Pour ce qui est de la tolérance, comme il est quasiment impossible d’obtenir exactement la même taille que sur les dessins lorsqu’on fabrique des pièces en série, on décide d’une marge en disant : «Ça reste acceptable». Quand on assemble plusieurs pièces, cette différence peut avoir un effet sur le tout, aussi l’analyse de tolérance est-elle un calcul en avance qui permet de s’assurer que ça n’arrive pas.

Murakami :

C’est ça.

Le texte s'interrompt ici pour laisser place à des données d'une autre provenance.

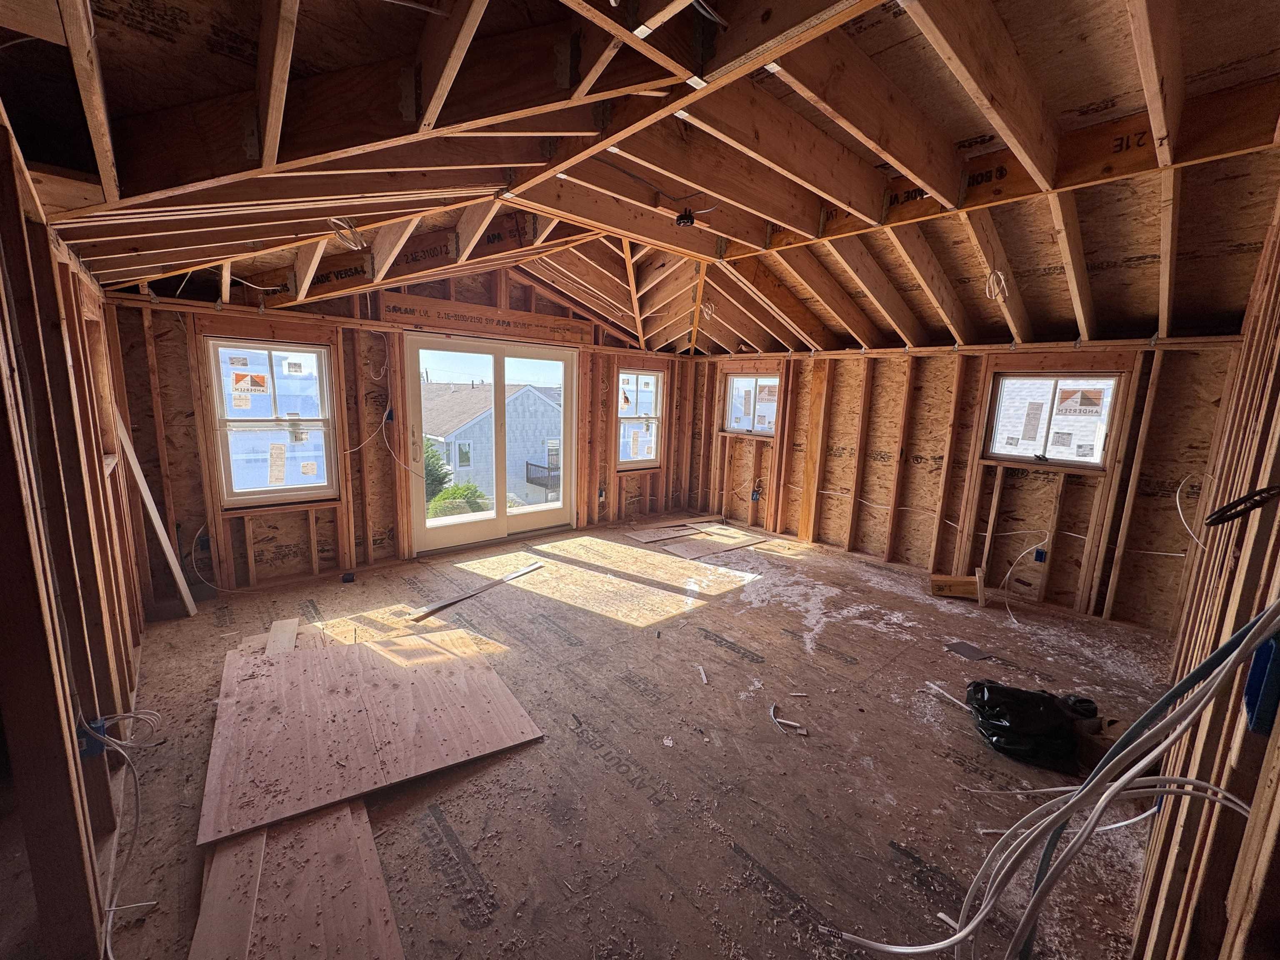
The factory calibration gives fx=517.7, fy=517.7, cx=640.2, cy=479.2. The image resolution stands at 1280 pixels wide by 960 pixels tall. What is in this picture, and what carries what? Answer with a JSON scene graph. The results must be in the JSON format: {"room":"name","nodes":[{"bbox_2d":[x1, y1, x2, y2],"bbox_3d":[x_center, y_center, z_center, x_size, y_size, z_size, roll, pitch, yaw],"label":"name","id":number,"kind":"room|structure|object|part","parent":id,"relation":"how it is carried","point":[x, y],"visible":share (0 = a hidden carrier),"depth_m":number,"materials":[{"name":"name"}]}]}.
{"room":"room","nodes":[
{"label":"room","id":0,"kind":"room"},
{"bbox_2d":[0,112,151,959],"bbox_3d":[-1.970,0.125,1.699,0.150,2.468,4.933,-7,13,-41],"label":"left wall","id":1,"kind":"structure","parent":0,"point":[62,366],"depth_m":1.50,"materials":[{"name":"brown wood"}]},
{"bbox_2d":[76,714,107,758],"bbox_3d":[-1.691,0.800,1.596,0.060,0.097,0.072,-7,13,-41],"label":"electrical box","id":2,"kind":"object","parent":1,"relation":"attached to","point":[96,748],"visible":0.47,"depth_m":1.58,"materials":[{"name":"blue plastic"}]},
{"bbox_2d":[83,707,167,959],"bbox_3d":[-1.607,1.002,1.566,0.237,0.469,0.583,-7,13,-41],"label":"electrical cable","id":3,"kind":"object","parent":1,"relation":"attached to","point":[141,716],"visible":0.9,"depth_m":1.62,"materials":[{"name":"white plastic"}]},
{"bbox_2d":[99,271,707,603],"bbox_3d":[-1.344,-0.734,5.310,5.703,2.815,0.220,-7,13,-41],"label":"back wall","id":4,"kind":"structure","parent":0,"point":[353,458],"depth_m":4.21,"materials":[{"name":"brown wood"}]},
{"bbox_2d":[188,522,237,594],"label":"electrical wire","id":5,"kind":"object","parent":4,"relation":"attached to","point":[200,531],"visible":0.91,"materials":[{"name":"white plastic"}]},
{"bbox_2d":[205,337,339,506],"bbox_3d":[-2.809,-0.428,3.979,0.793,1.255,0.117,-7,13,-41],"label":"window","id":6,"kind":"structure","parent":4,"relation":"in","point":[316,351],"depth_m":3.98,"materials":[{"name":"glass"}]},
{"bbox_2d":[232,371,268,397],"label":"window sticker","id":7,"kind":"object","parent":6,"relation":"attached to","point":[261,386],"visible":0.98,"depth_m":3.84,"materials":[{"name":"paper"}]},
{"bbox_2d":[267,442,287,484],"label":"window sticker","id":8,"kind":"object","parent":6,"relation":"attached to","point":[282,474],"visible":0.97,"depth_m":3.99,"materials":[{"name":"white paper"}]},
{"bbox_2d":[345,342,429,476],"bbox_3d":[-2.189,-0.651,4.444,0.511,1.118,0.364,-7,13,-41],"label":"electrical wire","id":9,"kind":"object","parent":4,"relation":"attached to","point":[393,455],"visible":0.96,"depth_m":4.49,"materials":[{"name":"white plastic"}]},
{"bbox_2d":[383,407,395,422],"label":"electrical box","id":10,"kind":"object","parent":4,"relation":"attached to","point":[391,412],"visible":0.9,"depth_m":4.51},
{"bbox_2d":[388,295,593,345],"bbox_3d":[-1.372,-1.501,4.970,1.811,0.216,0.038,-7,13,-41],"label":"board","id":11,"kind":"object","parent":4,"relation":"attached to","point":[568,340],"visible":0.98,"depth_m":4.87,"materials":[{"name":"brown wood"}]},
{"bbox_2d":[405,333,577,554],"bbox_3d":[-1.481,-0.347,5.420,1.844,2.029,0.205,-7,13,-41],"label":"sliding glass door","id":12,"kind":"structure","parent":4,"relation":"in","point":[499,525],"depth_m":5.31,"materials":[{"name":"glass"}]},
{"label":"door handle","id":13,"kind":"part","parent":12,"relation":"part of","materials":[{"name":"metal"}]},
{"bbox_2d":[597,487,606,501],"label":"electrical box","id":14,"kind":"object","parent":4,"relation":"attached to","point":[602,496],"visible":0.98,"depth_m":6.10,"materials":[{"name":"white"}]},
{"bbox_2d":[616,368,664,468],"bbox_3d":[-0.050,-0.727,6.332,0.705,1.202,0.128,-7,13,-41],"label":"window","id":15,"kind":"structure","parent":4,"relation":"in","point":[650,453],"depth_m":6.40,"materials":[{"name":"white glass"}]},
{"bbox_2d":[89,509,1179,959],"bbox_3d":[0.229,1.115,3.332,5.882,0.137,5.738,-7,13,-41],"label":"floor","id":16,"kind":"structure","parent":0,"point":[597,617],"depth_m":2.28,"materials":[{"name":"brown wood"}]},
{"bbox_2d":[110,407,199,616],"bbox_3d":[-3.181,0.206,3.374,0.291,1.434,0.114,6,10,24],"label":"wooden board","id":17,"kind":"object","parent":16,"relation":"on","point":[157,528],"visible":0.92,"depth_m":3.35,"materials":[{"name":"white wood"}]},
{"bbox_2d":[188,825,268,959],"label":"board","id":18,"kind":"object","parent":16,"relation":"on","point":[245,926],"visible":0.71,"depth_m":1.53,"materials":[{"name":"brown wood"}]},
{"bbox_2d":[265,617,298,654],"bbox_3d":[-2.104,0.955,3.015,0.109,0.048,0.521,-3,11,-27],"label":"wood scrap","id":19,"kind":"object","parent":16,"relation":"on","point":[292,625],"visible":0.74,"depth_m":3.05,"materials":[{"name":"wood"}]},
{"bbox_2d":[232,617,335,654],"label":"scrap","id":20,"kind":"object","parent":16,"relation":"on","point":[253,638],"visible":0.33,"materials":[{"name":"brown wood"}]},
{"bbox_2d":[191,801,403,959],"bbox_3d":[-1.118,1.249,1.679,0.553,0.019,1.260,-7,13,-41],"label":"plywood sheet","id":21,"kind":"object","parent":16,"relation":"on","point":[311,824],"visible":0.84,"depth_m":1.58,"materials":[{"name":"brown wood"}]},
{"bbox_2d":[340,571,355,583],"bbox_3d":[-2.359,0.793,4.190,0.081,0.058,0.084,-7,13,-41],"label":"electrical box","id":22,"kind":"object","parent":16,"relation":"on","point":[348,579],"visible":0.98,"depth_m":4.16,"materials":[{"name":"black plastic"}]},
{"bbox_2d":[201,622,544,847],"bbox_3d":[-1.305,1.055,2.511,1.288,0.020,1.311,-7,13,-41],"label":"plywood sheet","id":23,"kind":"object","parent":16,"relation":"on","point":[311,662],"visible":0.96,"depth_m":2.30,"materials":[{"name":"brown wood"}]},
{"bbox_2d":[407,560,542,621],"bbox_3d":[-1.243,0.862,4.090,0.148,0.023,1.252,8,11,30],"label":"strip","id":24,"kind":"object","parent":16,"relation":"on","point":[515,573],"visible":0.99,"depth_m":3.97,"materials":[{"name":"wood"}]},
{"bbox_2d":[626,515,724,541],"bbox_3d":[0.464,0.572,6.181,1.209,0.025,0.589,-7,13,-41],"label":"sheet","id":25,"kind":"object","parent":16,"relation":"on","point":[645,538],"visible":0.98,"depth_m":6.10,"materials":[{"name":"brown wood"}]},
{"bbox_2d":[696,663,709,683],"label":"wood scrap","id":26,"kind":"object","parent":16,"relation":"on","point":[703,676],"visible":0.98,"depth_m":2.91,"materials":[{"name":"white wood"}]},
{"bbox_2d":[660,526,767,558],"bbox_3d":[0.808,0.675,5.601,1.142,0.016,0.528,-7,13,-41],"label":"plywood sheet","id":27,"kind":"object","parent":16,"relation":"on","point":[716,547],"visible":0.97,"depth_m":5.52,"materials":[{"name":"brown wood"}]},
{"bbox_2d":[769,702,807,734],"bbox_3d":[0.705,1.173,2.541,0.117,0.033,0.221,-7,13,-41],"label":"scrap","id":28,"kind":"object","parent":16,"relation":"on","point":[796,724],"visible":0.97,"depth_m":2.51,"materials":[{"name":"white"}]},
{"bbox_2d":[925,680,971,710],"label":"wood strip","id":29,"kind":"object","parent":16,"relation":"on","point":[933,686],"visible":0.89,"depth_m":2.77,"materials":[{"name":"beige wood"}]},
{"bbox_2d":[927,568,985,601],"bbox_3d":[2.592,0.865,4.259,0.426,0.188,0.155,4,10,15],"label":"wood block","id":30,"kind":"object","parent":16,"relation":"on","point":[942,582],"visible":0.98,"depth_m":4.22,"materials":[{"name":"brown wood"}]},
{"bbox_2d":[944,640,991,661],"bbox_3d":[2.086,1.089,3.302,0.220,0.011,0.218,-7,13,-41],"label":"scrap","id":31,"kind":"object","parent":16,"relation":"on","point":[963,646],"visible":0.98,"depth_m":3.29,"materials":[{"name":"grey"}]},
{"bbox_2d":[963,679,1102,769],"bbox_3d":[1.833,1.116,2.443,0.552,0.274,0.394,4,10,12],"label":"black trash bag","id":32,"kind":"object","parent":16,"relation":"on","point":[1026,706],"visible":0.88,"depth_m":2.34,"materials":[{"name":"black plastic"}]},
{"bbox_2d":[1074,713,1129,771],"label":"cardboard box","id":33,"kind":"object","parent":16,"relation":"on","point":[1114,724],"visible":0.5,"depth_m":2.28,"materials":[{"name":"brown cardboard"}]},
{"bbox_2d":[0,0,1279,355],"bbox_3d":[0.506,-1.470,3.198,5.910,0.589,5.575,-7,13,-41],"label":"ceiling","id":34,"kind":"structure","parent":0,"point":[820,342],"depth_m":1.92,"materials":[{"name":"brown wood"}]},
{"bbox_2d":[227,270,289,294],"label":"electrical wire","id":35,"kind":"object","parent":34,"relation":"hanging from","point":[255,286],"visible":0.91,"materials":[{"name":"white plastic"}]},
{"bbox_2d":[326,216,366,249],"bbox_3d":[-1.558,-1.316,2.742,0.192,0.126,0.207,-7,13,-41],"label":"electrical wire","id":36,"kind":"object","parent":34,"relation":"hanging from","point":[337,221],"visible":0.91,"depth_m":2.73,"materials":[{"name":"white plastic"}]},
{"bbox_2d":[674,209,696,227],"bbox_3d":[0.240,-1.417,2.820,0.098,0.068,0.098,-7,13,-41],"label":"box","id":37,"kind":"object","parent":34,"relation":"attached to","point":[685,218],"visible":0.99,"depth_m":2.79,"materials":[{"name":"black plastic"}]},
{"bbox_2d":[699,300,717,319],"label":"electrical wire","id":38,"kind":"object","parent":34,"relation":"hanging from","point":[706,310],"visible":0.82,"depth_m":5.13,"materials":[{"name":"white plastic"}]},
{"bbox_2d":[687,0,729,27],"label":"electrical wire","id":39,"kind":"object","parent":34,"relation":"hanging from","point":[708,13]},
{"bbox_2d":[984,267,1008,300],"bbox_3d":[2.163,-1.190,3.148,0.152,0.170,0.121,-7,13,-41],"label":"electrical wire","id":40,"kind":"object","parent":34,"relation":"hanging from","point":[1000,273],"visible":0.94,"depth_m":3.13,"materials":[{"name":"white plastic"}]},
{"bbox_2d":[685,335,1251,632],"bbox_3d":[2.318,-0.248,5.158,0.219,2.135,5.079,-7,13,-41],"label":"right wall","id":41,"kind":"structure","parent":0,"point":[907,528],"depth_m":4.40,"materials":[{"name":"brown wood"}]},
{"bbox_2d":[722,372,779,435],"bbox_3d":[1.338,-0.861,6.060,0.104,0.700,0.841,-7,13,-41],"label":"window","id":42,"kind":"structure","parent":41,"relation":"in","point":[751,383],"depth_m":6.11,"materials":[{"name":"white"}]},
{"bbox_2d":[749,477,764,501],"bbox_3d":[1.359,0.139,6.091,0.121,0.291,0.140,-7,13,-41],"label":"electrical box","id":43,"kind":"object","parent":41,"relation":"attached to","point":[756,496],"visible":0.98,"depth_m":6.07,"materials":[{"name":"blue plastic"}]},
{"bbox_2d":[997,529,1053,621],"bbox_3d":[3.004,0.711,4.036,0.428,0.586,0.363,-7,13,-41],"label":"electrical wire","id":44,"kind":"object","parent":41,"relation":"attached to","point":[1008,576],"visible":0.98,"depth_m":4.07,"materials":[{"name":"white plastic"}]},
{"bbox_2d":[1032,547,1046,563],"bbox_3d":[3.159,0.606,4.100,0.051,0.104,0.064,-7,13,-41],"label":"electrical box","id":45,"kind":"object","parent":41,"relation":"attached to","point":[1040,552],"visible":0.94,"depth_m":4.09,"materials":[{"name":"blue plastic"}]},
{"bbox_2d":[983,371,1121,468],"bbox_3d":[3.200,-0.451,4.046,0.108,0.722,0.829,-7,13,-41],"label":"window","id":46,"kind":"structure","parent":41,"relation":"in","point":[1095,453],"depth_m":4.05,"materials":[{"name":"glass"}]},
{"bbox_2d":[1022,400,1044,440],"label":"window sticker","id":47,"kind":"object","parent":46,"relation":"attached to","point":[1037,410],"visible":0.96,"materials":[{"name":"grey paper"}]},
{"bbox_2d":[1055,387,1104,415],"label":"window sticker","id":48,"kind":"object","parent":46,"relation":"attached to","point":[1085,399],"visible":0.98,"depth_m":3.93,"materials":[{"name":"paper"}]},
{"bbox_2d":[1128,191,1279,959],"bbox_3d":[1.773,0.075,1.394,5.431,2.635,0.137,-7,13,-41],"label":"right wall","id":49,"kind":"structure","parent":0,"point":[1241,563],"depth_m":1.11,"materials":[{"name":"brown wood"}]},
{"bbox_2d":[836,600,1279,959],"bbox_3d":[0.864,0.710,1.067,0.702,1.173,0.594,-7,13,-41],"label":"electrical cable","id":50,"kind":"object","parent":49,"relation":"hanging from","point":[979,918],"visible":0.99,"depth_m":1.04,"materials":[{"name":"plastic"}]},
{"bbox_2d":[1173,473,1211,551],"bbox_3d":[2.842,0.174,2.679,0.327,0.374,0.146,-7,13,-41],"label":"electrical wire","id":51,"kind":"object","parent":49,"relation":"attached to","point":[1180,512],"visible":0.77,"depth_m":2.71,"materials":[{"name":"white plastic"}]},
{"bbox_2d":[1202,484,1279,526],"bbox_3d":[1.263,0.056,1.085,0.153,0.091,0.094,-7,13,-41],"label":"cable coil","id":52,"kind":"object","parent":49,"relation":"attached to","point":[1220,514],"visible":0.99,"depth_m":1.08,"materials":[{"name":"black plastic"}]},
{"bbox_2d":[1243,635,1279,734],"bbox_3d":[1.025,0.337,0.848,0.088,0.146,0.039,-7,13,-41],"label":"electrical box","id":53,"kind":"object","parent":49,"relation":"attached to","point":[1254,673],"visible":0.73,"depth_m":0.84,"materials":[{"name":"blue plastic"}]},
{"label":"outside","id":54,"kind":"structure","parent":0,"visible":0},
{"label":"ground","id":55,"kind":"structure","parent":54,"visible":0},
{"bbox_2d":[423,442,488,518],"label":"tree","id":56,"kind":"object","parent":55,"relation":"on","point":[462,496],"visible":0.28,"materials":[{"name":"green plant"}]},
{"bbox_2d":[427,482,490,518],"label":"bush","id":57,"kind":"object","parent":55,"relation":"on","point":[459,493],"visible":0.44,"materials":[{"name":"green plant"}]},
{"bbox_2d":[420,380,560,507],"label":"house","id":58,"kind":"structure","parent":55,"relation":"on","point":[526,393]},
{"bbox_2d":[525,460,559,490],"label":"balcony railing","id":59,"kind":"object","parent":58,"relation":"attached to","point":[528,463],"visible":0.41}
]}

Merci pour l’explication ! (rires)

Iwata :

Comme chaque pièce a sa tolérance, chaque petite différence qui s’ajoute peut produire une accumulation.

Tous :

(approuvent d’un mouvement de tête)

Murakami :

Nous avons discuté pendant des heures en disant des choses comme : «Est-ce qu’on pourrait faire ça 0,1 millimètre plus petit ?» (rires)

Iwata :

Pendant des heures ?

Koshiishi :

Longtemps en tout cas. Imaginons qu’il y ait un espacement de 0,3 millimètre et que vous preniez 0,1mm par-ci et 0,1mm par-là, au final, ça fait 0,5mm et on se dit : «Finalement, on pourra peut-être glisser un FPC ici».

Iwata Asks
Iwata :

J’ai aussi entendu parler du FPC (circuit flexible imprimé) sur la Nintendo 3DS. C’est un câble fin qui relie plusieurs circuits électriques séparés.

Murakami :

C’est ça. (montre un modèle transparent) # Photo : détail du modèle transparent

Iwata Asks
Iwata :

Par exemple, pour relier électriquement les parties supérieure et inférieure, un FPC est enroulé sur cette charnière, là. Est-ce exact qu’il y a trois FPC ?

Koshiishi :

Oui, il y en a trois.

Iwata :

Vous dites cela comme si c’était simple, mais ce n’est vraiment pas quelque chose de facile à faire ! (rires) Ce type de machine se fabrique comme un puzzle et les calculs nécessaires sont des plus pointus.